• [WRITTEN EXERCISE]: Pull out each line in the rows below that contains the word "Chicago", and copy those lines.

>> begin

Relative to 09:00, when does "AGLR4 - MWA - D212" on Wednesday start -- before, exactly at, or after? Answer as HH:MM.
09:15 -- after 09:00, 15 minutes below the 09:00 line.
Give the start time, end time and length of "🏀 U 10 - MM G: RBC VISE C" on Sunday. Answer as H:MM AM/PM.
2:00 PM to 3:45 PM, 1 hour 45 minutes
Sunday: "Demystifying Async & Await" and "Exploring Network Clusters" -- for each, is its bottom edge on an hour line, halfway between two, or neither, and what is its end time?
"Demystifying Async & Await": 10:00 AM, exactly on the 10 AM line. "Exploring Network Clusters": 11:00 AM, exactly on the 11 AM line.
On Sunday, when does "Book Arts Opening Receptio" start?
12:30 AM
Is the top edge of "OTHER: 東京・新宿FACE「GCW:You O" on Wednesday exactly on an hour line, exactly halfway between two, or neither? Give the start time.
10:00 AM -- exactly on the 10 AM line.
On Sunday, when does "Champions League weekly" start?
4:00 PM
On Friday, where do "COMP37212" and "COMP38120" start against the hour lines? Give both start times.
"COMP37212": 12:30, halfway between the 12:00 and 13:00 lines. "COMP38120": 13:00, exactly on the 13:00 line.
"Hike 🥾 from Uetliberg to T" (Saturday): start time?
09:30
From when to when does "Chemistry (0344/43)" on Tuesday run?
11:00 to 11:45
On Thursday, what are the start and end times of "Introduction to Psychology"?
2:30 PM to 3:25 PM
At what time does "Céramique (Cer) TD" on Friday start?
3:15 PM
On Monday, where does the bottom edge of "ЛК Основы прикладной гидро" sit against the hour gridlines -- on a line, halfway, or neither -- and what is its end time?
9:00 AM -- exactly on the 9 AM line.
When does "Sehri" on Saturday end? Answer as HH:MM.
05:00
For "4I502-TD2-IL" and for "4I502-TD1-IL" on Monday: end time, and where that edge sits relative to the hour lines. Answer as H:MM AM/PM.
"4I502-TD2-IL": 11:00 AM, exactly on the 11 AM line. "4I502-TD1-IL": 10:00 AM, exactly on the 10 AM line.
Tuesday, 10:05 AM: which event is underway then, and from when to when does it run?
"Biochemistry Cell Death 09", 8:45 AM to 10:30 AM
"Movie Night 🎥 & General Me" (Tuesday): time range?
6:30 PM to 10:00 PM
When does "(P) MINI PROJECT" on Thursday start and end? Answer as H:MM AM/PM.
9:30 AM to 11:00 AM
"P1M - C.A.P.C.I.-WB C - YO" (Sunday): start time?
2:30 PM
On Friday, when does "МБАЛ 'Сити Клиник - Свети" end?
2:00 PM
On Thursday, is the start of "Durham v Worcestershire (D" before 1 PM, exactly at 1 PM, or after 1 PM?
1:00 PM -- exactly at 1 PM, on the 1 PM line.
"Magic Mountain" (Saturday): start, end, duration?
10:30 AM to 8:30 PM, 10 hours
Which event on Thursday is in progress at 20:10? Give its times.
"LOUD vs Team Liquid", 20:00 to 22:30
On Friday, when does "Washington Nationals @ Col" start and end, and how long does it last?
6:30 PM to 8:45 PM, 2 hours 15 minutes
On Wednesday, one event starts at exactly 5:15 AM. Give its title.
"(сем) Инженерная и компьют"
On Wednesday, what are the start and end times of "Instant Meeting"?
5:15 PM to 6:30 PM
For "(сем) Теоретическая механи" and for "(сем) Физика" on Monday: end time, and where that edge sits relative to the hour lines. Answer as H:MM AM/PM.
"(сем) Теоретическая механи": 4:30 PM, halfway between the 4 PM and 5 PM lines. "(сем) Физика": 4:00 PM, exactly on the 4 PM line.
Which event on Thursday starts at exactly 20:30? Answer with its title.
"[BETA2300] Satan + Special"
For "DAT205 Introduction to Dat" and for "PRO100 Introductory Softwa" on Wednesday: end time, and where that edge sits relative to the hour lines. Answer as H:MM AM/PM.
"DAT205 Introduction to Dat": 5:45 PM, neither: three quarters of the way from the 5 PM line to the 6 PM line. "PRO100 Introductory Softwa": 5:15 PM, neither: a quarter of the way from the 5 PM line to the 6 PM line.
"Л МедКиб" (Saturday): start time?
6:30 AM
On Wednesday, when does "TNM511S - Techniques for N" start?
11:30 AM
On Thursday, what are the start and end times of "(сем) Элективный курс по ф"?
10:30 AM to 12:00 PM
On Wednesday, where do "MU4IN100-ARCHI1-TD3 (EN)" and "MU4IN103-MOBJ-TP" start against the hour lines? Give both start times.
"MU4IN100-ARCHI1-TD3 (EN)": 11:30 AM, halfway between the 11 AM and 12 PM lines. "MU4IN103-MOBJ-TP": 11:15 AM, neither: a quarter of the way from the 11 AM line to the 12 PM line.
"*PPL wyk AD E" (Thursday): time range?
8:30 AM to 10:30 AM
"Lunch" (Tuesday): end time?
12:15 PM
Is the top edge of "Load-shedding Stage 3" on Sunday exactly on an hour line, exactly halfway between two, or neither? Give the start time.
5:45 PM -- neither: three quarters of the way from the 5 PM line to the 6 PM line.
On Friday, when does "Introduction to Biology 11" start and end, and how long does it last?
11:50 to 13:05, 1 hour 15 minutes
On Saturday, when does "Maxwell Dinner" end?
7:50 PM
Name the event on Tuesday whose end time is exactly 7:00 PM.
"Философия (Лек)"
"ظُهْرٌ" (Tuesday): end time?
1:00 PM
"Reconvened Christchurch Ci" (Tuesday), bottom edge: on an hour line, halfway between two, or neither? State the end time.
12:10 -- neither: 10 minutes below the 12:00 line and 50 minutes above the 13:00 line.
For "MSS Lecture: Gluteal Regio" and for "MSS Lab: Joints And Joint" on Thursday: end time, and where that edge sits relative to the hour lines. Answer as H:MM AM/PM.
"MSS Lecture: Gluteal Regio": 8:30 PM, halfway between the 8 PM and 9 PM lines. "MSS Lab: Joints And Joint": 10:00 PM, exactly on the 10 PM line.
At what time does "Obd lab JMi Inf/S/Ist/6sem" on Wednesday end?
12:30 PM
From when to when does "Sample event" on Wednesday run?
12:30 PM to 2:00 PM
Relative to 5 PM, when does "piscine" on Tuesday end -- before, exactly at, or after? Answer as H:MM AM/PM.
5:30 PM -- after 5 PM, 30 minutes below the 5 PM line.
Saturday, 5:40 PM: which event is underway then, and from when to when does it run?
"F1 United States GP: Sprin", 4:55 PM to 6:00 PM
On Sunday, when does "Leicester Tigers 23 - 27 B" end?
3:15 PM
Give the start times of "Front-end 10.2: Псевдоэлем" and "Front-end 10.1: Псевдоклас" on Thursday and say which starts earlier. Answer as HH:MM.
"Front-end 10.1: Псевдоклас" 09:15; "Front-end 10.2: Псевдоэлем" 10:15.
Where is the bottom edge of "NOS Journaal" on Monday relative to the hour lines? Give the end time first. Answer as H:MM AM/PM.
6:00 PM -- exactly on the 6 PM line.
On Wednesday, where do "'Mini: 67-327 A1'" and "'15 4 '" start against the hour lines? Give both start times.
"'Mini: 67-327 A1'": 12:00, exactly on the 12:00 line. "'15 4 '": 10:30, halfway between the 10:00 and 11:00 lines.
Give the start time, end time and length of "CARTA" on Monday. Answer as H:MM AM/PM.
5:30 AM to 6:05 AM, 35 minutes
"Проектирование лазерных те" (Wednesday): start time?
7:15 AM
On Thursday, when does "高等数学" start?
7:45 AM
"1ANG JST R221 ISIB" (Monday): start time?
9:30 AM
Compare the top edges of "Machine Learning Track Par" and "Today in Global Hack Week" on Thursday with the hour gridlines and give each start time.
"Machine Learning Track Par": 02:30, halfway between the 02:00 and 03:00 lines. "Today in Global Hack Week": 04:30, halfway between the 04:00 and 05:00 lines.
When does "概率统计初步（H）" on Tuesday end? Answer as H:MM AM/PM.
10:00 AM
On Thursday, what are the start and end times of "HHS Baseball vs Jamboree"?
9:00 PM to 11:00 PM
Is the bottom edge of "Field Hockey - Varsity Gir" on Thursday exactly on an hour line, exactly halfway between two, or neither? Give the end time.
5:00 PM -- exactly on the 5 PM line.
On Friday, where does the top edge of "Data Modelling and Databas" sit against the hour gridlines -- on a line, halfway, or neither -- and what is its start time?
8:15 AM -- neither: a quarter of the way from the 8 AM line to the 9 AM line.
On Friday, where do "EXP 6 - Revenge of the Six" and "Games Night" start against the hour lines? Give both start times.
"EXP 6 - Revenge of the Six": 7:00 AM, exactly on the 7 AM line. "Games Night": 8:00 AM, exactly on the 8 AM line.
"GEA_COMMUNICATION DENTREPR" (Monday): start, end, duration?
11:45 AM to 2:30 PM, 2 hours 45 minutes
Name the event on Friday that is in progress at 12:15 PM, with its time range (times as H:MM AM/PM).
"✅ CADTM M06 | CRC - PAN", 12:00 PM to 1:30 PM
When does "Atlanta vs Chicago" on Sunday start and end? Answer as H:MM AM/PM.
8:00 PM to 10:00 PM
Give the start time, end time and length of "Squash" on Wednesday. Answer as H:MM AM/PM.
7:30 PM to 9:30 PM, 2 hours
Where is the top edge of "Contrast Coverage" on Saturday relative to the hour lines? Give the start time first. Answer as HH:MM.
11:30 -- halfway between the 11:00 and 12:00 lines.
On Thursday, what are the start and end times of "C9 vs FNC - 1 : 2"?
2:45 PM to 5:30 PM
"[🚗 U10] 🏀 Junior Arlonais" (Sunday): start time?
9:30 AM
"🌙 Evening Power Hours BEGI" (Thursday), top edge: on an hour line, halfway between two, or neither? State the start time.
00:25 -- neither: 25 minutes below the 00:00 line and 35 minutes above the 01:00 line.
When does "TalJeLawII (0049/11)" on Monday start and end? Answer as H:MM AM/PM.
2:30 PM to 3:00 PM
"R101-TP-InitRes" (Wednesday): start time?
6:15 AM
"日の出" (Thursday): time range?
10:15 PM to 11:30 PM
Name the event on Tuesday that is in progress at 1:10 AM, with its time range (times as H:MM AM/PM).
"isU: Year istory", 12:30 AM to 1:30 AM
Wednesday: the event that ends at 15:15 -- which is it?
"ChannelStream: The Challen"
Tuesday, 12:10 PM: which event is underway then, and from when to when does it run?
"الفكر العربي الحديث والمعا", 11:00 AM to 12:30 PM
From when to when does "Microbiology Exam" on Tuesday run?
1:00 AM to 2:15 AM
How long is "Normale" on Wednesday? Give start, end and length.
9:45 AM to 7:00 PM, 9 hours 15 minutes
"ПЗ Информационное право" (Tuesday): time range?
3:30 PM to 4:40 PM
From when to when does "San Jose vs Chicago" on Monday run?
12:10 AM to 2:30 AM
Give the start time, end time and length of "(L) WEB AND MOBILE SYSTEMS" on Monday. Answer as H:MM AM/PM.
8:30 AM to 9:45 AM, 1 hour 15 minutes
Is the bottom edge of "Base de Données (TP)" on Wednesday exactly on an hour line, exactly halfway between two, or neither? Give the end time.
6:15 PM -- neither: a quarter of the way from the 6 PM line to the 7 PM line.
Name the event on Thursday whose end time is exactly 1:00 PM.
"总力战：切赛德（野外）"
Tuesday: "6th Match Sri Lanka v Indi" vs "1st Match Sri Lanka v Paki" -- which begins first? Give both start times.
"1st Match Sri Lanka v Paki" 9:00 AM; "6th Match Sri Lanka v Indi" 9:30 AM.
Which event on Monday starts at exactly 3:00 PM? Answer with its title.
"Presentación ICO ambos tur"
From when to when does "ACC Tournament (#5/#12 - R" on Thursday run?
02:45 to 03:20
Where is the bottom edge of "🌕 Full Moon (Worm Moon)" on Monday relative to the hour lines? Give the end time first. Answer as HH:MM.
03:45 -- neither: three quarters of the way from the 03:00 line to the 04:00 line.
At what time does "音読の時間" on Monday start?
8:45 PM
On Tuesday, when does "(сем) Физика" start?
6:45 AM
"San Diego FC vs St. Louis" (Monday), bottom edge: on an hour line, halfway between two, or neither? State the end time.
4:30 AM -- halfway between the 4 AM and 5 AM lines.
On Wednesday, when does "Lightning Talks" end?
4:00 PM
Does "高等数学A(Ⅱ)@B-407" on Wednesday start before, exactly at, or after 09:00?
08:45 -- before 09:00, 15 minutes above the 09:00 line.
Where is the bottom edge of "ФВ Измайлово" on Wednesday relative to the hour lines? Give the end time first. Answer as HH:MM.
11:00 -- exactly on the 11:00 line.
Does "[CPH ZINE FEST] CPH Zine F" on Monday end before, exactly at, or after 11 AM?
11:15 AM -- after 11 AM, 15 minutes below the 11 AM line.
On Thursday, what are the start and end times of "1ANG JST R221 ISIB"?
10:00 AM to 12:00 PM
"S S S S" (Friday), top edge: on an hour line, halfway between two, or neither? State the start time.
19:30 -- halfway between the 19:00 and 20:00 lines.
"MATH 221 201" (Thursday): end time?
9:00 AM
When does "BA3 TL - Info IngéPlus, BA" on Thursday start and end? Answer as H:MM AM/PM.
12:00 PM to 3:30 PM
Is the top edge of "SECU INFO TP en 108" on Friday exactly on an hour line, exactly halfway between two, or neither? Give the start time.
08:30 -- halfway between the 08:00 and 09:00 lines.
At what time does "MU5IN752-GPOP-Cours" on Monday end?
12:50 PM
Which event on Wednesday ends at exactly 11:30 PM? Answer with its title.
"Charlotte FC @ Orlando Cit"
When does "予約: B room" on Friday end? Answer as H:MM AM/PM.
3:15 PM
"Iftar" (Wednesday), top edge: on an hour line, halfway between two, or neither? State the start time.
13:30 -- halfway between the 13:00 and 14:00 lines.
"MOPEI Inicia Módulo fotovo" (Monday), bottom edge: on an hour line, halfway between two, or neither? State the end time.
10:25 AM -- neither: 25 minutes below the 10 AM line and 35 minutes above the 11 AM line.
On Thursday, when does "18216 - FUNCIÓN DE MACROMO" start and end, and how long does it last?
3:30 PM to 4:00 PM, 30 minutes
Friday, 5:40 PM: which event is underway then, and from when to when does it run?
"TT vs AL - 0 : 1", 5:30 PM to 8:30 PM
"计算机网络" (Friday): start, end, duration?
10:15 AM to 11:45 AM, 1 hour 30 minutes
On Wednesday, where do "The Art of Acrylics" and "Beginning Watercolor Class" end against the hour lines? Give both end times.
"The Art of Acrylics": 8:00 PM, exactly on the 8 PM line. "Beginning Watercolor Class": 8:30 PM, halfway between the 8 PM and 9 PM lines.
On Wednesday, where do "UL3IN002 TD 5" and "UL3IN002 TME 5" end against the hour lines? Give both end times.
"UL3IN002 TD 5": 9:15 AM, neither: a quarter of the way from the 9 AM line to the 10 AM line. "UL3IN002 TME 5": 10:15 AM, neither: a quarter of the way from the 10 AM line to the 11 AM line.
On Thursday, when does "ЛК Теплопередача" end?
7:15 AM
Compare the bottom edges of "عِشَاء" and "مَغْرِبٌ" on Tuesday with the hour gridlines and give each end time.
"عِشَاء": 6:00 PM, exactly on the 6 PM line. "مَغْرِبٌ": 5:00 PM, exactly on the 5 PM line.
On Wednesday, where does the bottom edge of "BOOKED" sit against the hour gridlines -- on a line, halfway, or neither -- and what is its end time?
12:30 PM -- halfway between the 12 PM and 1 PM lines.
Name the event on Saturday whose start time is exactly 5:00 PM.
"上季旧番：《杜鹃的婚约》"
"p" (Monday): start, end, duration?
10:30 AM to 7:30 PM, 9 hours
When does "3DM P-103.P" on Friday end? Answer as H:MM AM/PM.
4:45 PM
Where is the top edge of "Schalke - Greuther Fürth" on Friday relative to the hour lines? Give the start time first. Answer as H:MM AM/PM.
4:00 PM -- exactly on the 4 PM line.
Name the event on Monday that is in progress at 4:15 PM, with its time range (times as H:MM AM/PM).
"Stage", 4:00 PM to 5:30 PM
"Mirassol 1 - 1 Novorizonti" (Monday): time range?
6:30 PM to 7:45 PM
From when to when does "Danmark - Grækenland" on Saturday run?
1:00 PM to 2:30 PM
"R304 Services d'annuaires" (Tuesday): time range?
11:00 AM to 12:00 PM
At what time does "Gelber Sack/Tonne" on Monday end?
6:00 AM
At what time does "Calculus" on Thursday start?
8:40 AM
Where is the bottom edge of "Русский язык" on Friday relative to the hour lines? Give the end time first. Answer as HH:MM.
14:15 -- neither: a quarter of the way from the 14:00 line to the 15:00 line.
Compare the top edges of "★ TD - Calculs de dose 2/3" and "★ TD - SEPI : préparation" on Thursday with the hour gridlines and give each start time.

>> end

• [WRITTEN SOLUTION]:
When does "Atlanta vs Chicago" on Sunday start and end? Answer as H:MM AM/PM.
From when to when does "San Jose vs Chicago" on Monday run?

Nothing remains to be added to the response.